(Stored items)
****************
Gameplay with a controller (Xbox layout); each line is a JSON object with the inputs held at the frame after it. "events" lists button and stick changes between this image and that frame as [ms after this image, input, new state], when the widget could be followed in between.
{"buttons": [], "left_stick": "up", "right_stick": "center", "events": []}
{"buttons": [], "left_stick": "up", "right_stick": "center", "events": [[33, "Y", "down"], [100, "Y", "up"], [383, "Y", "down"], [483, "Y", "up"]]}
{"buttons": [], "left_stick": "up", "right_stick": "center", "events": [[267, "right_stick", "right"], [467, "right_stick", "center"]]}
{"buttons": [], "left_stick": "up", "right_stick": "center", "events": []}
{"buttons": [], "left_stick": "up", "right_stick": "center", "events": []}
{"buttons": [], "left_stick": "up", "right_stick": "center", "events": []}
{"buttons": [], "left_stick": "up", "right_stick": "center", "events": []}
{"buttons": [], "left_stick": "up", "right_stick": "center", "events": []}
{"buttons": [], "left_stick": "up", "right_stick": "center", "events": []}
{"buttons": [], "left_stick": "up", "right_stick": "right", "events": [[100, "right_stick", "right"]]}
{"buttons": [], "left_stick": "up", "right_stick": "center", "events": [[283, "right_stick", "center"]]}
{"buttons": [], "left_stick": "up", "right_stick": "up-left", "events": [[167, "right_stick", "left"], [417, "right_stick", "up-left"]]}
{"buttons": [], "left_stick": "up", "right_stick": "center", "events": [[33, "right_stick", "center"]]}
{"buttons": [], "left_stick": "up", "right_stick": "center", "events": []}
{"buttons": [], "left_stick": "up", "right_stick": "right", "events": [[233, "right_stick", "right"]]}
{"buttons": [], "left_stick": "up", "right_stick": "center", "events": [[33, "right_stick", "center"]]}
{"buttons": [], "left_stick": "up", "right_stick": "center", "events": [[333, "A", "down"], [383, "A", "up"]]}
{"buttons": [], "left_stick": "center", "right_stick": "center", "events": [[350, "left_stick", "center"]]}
****************
◆ Exercise details:
Restate the records in full, keeping every word as it is.

◆ Answer to this problem:
Gameplay with a controller (Xbox layout); each line is a JSON object with the inputs held at the frame after it. "events" lists button and stick changes between this image and that frame as [ms after this image, input, new state], when the widget could be followed in between.
{"buttons": [], "left_stick": "up", "right_stick": "center", "events": []}
{"buttons": [], "left_stick": "up", "right_stick": "center", "events": [[33, "Y", "down"], [100, "Y", "up"], [383, "Y", "down"], [483, "Y", "up"]]}
{"buttons": [], "left_stick": "up", "right_stick": "center", "events": [[267, "right_stick", "right"], [467, "right_stick", "center"]]}
{"buttons": [], "left_stick": "up", "right_stick": "center", "events": []}
{"buttons": [], "left_stick": "up", "right_stick": "center", "events": []}
{"buttons": [], "left_stick": "up", "right_stick": "center", "events": []}
{"buttons": [], "left_stick": "up", "right_stick": "center", "events": []}
{"buttons": [], "left_stick": "up", "right_stick": "center", "events": []}
{"buttons": [], "left_stick": "up", "right_stick": "center", "events": []}
{"buttons": [], "left_stick": "up", "right_stick": "right", "events": [[100, "right_stick", "right"]]}
{"buttons": [], "left_stick": "up", "right_stick": "center", "events": [[283, "right_stick", "center"]]}
{"buttons": [], "left_stick": "up", "right_stick": "up-left", "events": [[167, "right_stick", "left"], [417, "right_stick", "up-left"]]}
{"buttons": [], "left_stick": "up", "right_stick": "center", "events": [[33, "right_stick", "center"]]}
{"buttons": [], "left_stick": "up", "right_stick": "center", "events": []}
{"buttons": [], "left_stick": "up", "right_stick": "right", "events": [[233, "right_stick", "right"]]}
{"buttons": [], "left_stick": "up", "right_stick": "center", "events": [[33, "right_stick", "center"]]}
{"buttons": [], "left_stick": "up", "right_stick": "center", "events": [[333, "A", "down"], [383, "A", "up"]]}
{"buttons": [], "left_stick": "center", "right_stick": "center", "events": [[350, "left_stick", "center"]]}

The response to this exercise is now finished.